A technician needs to determine the amount of energy required to increase the temp. of a vat containing 12 kg of water. The water enters the vat from the water mains at a temp. of 15 deg C. The technician knows that the final temp. required is
90 deg C. How much energy is required?
Show work please.
change in temp = 90 - 15 = 75 deg C
heat in = mass * specific heat * change in temp
= 12 kg * specific heat * 75 deg C
I do not know specific heat in Joules or calories or kilocalories or whatever you are using in your class / kilogram deg C
To determine the amount of energy required to increase the temperature of the water in the vat, we can use the specific heat formula. The specific heat capacity of water is approximately 4.186 J/g°C.

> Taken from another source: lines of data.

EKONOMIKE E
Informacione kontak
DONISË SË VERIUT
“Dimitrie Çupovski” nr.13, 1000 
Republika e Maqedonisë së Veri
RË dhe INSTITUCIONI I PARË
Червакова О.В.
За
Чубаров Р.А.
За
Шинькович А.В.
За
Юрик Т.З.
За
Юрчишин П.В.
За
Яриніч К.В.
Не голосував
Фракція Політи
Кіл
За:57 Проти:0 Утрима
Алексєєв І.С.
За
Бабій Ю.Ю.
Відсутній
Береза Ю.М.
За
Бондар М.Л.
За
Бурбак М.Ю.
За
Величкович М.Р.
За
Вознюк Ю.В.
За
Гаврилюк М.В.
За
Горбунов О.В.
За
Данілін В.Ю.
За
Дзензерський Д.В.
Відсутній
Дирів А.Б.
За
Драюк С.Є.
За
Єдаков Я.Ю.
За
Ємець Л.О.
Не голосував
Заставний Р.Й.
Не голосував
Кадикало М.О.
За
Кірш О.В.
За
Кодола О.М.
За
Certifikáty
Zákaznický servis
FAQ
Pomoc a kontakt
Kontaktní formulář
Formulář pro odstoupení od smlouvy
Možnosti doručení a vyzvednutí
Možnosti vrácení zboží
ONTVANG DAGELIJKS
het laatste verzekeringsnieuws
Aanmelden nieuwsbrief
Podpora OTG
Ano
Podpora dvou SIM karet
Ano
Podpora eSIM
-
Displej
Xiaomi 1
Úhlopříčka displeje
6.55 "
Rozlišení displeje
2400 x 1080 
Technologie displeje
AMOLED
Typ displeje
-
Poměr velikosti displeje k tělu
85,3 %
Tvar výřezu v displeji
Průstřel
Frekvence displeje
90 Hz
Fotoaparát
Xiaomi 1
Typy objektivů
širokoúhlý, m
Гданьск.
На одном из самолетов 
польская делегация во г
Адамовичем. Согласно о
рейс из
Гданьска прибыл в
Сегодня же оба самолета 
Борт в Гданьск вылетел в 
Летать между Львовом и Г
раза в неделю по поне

First, we need to calculate the change in temperature of the water. The water enters the vat at 15°C and needs to reach a final temperature of 90°C.
ΔT (change in temperature) = final temperature - initial temperature
ΔT = 90°C - 15°C
ΔT = 75°C
Next, we need to calculate the mass of the water in the vat in grams, as the specific heat capacity given is in J/g°C. We can convert the 12 kg to grams by multiplying it by 1000 since 1 kg is equal to 1000 g.
Mass = 12 kg * 1000 g/kg
Mass = 12,000 g
Now we can calculate the amount of energy required using the formula:
Energy = mass * specific heat capacity * ΔT
Energy = 12,000 g * 4.186 J/g°C * 75°C
Energy = 3,156,720 J
Therefore, approximately 3,156,720 Joules of energy is required to increase the temperature of the vat containing 12 kg of water from 15°C to 90°C.